## START PASSAGE GIVEN
Matching states and cities with possibly multiple words

Question

I have a Python list like the following elements:

['Alabama[edit]',
 'Auburn (Auburn University)[1]',
 'Florence (University of North Alabama)',
 'Jacksonville (Jacksonville State University)[2]',
 'Livingston (University of West Alabama)[2]',
 'Montevallo (University of Montevallo)[2]',
 'Troy (Troy University)[2]',
 'Tuscaloosa (University of Alabama, Stillman College, Shelton State)[3][4]',
 'Tuskegee (Tuskegee University)[5]',
 'Alaska[edit]',
 'Fairbanks (University of Alaska Fairbanks)[2]',
 'Arizona[edit]',
 'Flagstaff (Northern Arizona University)[6]',
 'Tempe (Arizona State University)',
 'Tucson (University of Arizona)',
 'Arkansas[edit]',
 'Arkadelphia (Henderson State University, Ouachita Baptist University)[2]',
 'Conway (Central Baptist College, Hendrix College, University of Central Arkansas)[2]',
 'Fayetteville (University of Arkansas)[7]']

The list is not complete, but is sufficient to give you an idea of what's in it.

The data is structured like this:

There is a name of a US state and following the state name, there are some names of cities IN THAT STATE. The state name, as you can see ends in "[edit]", and the cities' name either end in a bracket with a number (for example "1", or "[2]"), or with a university's name within parenthesis (for example "(University of North Alabama)").
## END PASSAGE GIVEN
## START EXCERPTED RECORDS
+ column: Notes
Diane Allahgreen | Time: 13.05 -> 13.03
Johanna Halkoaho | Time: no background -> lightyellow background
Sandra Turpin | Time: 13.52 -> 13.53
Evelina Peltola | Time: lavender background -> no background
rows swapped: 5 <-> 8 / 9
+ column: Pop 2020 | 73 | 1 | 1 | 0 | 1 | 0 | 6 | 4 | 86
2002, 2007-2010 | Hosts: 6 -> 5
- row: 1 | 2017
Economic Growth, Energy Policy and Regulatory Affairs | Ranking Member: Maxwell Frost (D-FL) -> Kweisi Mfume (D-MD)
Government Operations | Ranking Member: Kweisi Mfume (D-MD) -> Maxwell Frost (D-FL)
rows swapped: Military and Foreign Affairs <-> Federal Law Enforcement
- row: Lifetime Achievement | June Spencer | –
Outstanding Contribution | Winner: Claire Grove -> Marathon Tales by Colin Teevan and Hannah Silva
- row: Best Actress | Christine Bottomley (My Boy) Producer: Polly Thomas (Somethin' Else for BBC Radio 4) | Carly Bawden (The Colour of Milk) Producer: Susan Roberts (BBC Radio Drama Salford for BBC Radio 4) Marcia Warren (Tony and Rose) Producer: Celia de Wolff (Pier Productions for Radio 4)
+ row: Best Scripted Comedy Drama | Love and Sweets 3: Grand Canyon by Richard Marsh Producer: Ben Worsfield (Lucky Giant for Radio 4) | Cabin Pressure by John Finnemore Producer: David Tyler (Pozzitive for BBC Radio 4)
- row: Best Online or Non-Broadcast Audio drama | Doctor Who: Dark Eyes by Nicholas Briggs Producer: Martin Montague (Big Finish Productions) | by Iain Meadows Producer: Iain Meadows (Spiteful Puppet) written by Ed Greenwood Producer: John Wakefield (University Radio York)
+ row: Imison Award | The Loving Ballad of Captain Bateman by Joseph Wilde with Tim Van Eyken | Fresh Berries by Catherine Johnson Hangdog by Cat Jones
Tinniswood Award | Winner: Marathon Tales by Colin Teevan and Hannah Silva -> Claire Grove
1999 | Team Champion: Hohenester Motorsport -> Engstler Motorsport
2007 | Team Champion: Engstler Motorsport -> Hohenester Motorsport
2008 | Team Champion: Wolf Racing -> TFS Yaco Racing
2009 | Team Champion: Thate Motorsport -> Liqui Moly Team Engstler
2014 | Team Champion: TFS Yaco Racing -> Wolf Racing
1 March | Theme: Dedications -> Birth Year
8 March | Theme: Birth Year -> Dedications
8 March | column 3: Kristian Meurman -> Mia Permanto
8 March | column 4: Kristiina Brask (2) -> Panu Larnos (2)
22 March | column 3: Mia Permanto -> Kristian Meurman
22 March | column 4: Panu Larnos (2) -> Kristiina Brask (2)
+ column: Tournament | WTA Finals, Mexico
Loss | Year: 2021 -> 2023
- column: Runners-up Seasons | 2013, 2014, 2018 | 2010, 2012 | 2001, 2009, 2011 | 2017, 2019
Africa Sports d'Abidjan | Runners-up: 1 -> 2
## END EXCERPTED RECORDS
§ WRITTEN TASK 1: Translate this sentence from the question about matching states and cities into Spanish: "The list is not complete, but is sufficient to give you an idea of what's in it."
§ WRITTEN TASK 2: Resume the question about matching states and cities, picking up right after its final sentence.

§ RESPONSE 1: La lista no está completa, pero es suficiente para darte una idea de lo que contiene.

§ RESPONSE 2:
(Find the full reference file for this problem here)

I ideally want a Python dictionary with the state names as the index, and all the cities' names in that state in a nested listed as a value to that particular index. So, for example the dictionary should be like:

{'Alabama': ['Auburn', 'Florence', 'Jacksonville'...], 'Arizona': ['Flagstaff', 'Temple', 'Tucson', ....], ......}

Now, I tried the following solution, to weed out the unnecessary parts:

import numpy as np
import pandas as pd

    def get_list_of_university_towns():
        '''
        Returns a DataFrame of towns and the states they are in from the 
        university_towns.txt list. The format of the DataFrame should be:
        DataFrame( [ ["Michigan", "Ann Arbor"], ["Michigan", "Yipsilanti"] ], 
        columns=["State", "RegionName"]  )

        The following cleaning needs to be done:

        1. For "State", removing characters from "[" to the end.
        2. For "RegionName", when applicable, removing every character from " (" to the end.
        3. Depending on how you read the data, you may need to remove newline character '
'. 

        '''

        fhandle = open("university_towns.txt")
        ftext = fhandle.read().split("
")

        reftext = list()
        for item in ftext:
            reftext.append(item.split(" ")[0])

        #pos = reftext[0].find("[")
        #reftext[0] = reftext[0][:pos]

        towns = list()
        dic = dict()

        for item in reftext:
            if item == "Alabama[edit]":
                state = "Alabama"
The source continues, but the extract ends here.